The ACLU sued Alabama elections officials this week over an overly expansive policy disenfranchising felons. According to the New York Times:

Like virtually all states, Alabama restricts the rights of many felons to vote, but in Monday's suit the group contends the state is going beyond even its own laws. People convicted of nonviolent offenses like income tax evasion or forgery are at risk of being turned away by voter registrars in Alabama, the ACLU says.

Alabama bars felons from voting only if they've been convicted of a crime of "moral turpitude." According to the ACLU, the state legislature defined the phrase to refer to specific crimes: murder, rape, sodomy, sexual abuse, incest, sexual torture and nine other crimes mainly involving pornography and abuses against children. But the list was expanded by Alabama's attorney general Troy King to include about a dozen additional offenses, most of them nonviolent, and several including the sale of marijuana. In their lawsuit, the A.C.L.U. contends that the attorney general's list violates the Alabama Constitution, saying only the Legislature can decide what crimes fit the "moral turpitude" category.
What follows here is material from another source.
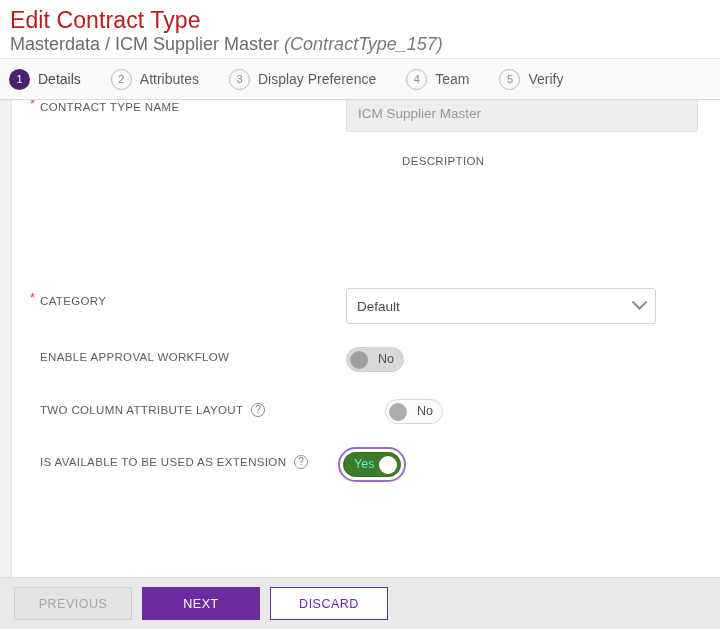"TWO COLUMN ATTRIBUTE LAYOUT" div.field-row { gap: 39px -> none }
According to the New York Times, voting rights groups are "especially watchful this year because under a 2002 federal law, states are now coordinating lists to find felons and people who have died or moved, allowing easy - rights groups say too easy - purging of voters." As the New York Times reported:

Elsewhere in the South, the voting rights group Project Vote has been expressing concern over what it sees as undue purging of voters in Louisiana, without notification, before this year's election.

A spokesman for Louisiana's secretary of state said that all voters found to have duplicate registrations were sent at least one warning letter and sometimes two, but that the last such actions were done some 13 months ago.

As Facing South has previously reported, felon disenfranchisement has had a huge impact on politics in the South, in fact taking millions of votes out of the political equation. This mass lock-out of a large number of blacks and the poor from the voting booth has had a direct impact on the balance of political power in the South, helping to swing election outcomes, giving Republicans victories by taking away potential minority Democratic votes.